» DATA FOR THIS EXERCISE:
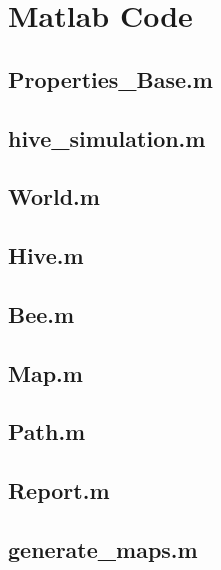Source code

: \section{Matlab Code}
\label{chap:MATLAB_Code}
\subsection{Properties\_Base.m}
\label{chap:MATLAB_Base}

\subsection{hive\_simulation.m}
\label{chap:MATLAB_hive_simulation}

\subsection{World.m}
\label{chap:MATLAB_World}

\subsection{Hive.m}
\label{chap:MATLAB_Hive}

\subsection{Bee.m}
\label{chap:MATLAB_Bee}

\subsection{Map.m}
\label{chap:MATLAB_Map}

\subsection{Path.m}
\label{chap:MATLAB_Path}

\subsection{Report.m}
\label{chap:MATLAB_Report}

\subsection{generate\_maps.m}
\label{chap:MATLAB_generate_maps}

» ACTIVITY:
The answer must be the full listing, word for word, with no images in it.

» EXERCISE OUTPUT:
Source code

: \section{Matlab Code}
\label{chap:MATLAB_Code}
\subsection{Properties\_Base.m}
\label{chap:MATLAB_Base}

\subsection{hive\_simulation.m}
\label{chap:MATLAB_hive_simulation}

\subsection{World.m}
\label{chap:MATLAB_World}

\subsection{Hive.m}
\label{chap:MATLAB_Hive}

\subsection{Bee.m}
\label{chap:MATLAB_Bee}

\subsection{Map.m}
\label{chap:MATLAB_Map}

\subsection{Path.m}
\label{chap:MATLAB_Path}

\subsection{Report.m}
\label{chap:MATLAB_Report}

\subsection{generate\_maps.m}
\label{chap:MATLAB_generate_maps}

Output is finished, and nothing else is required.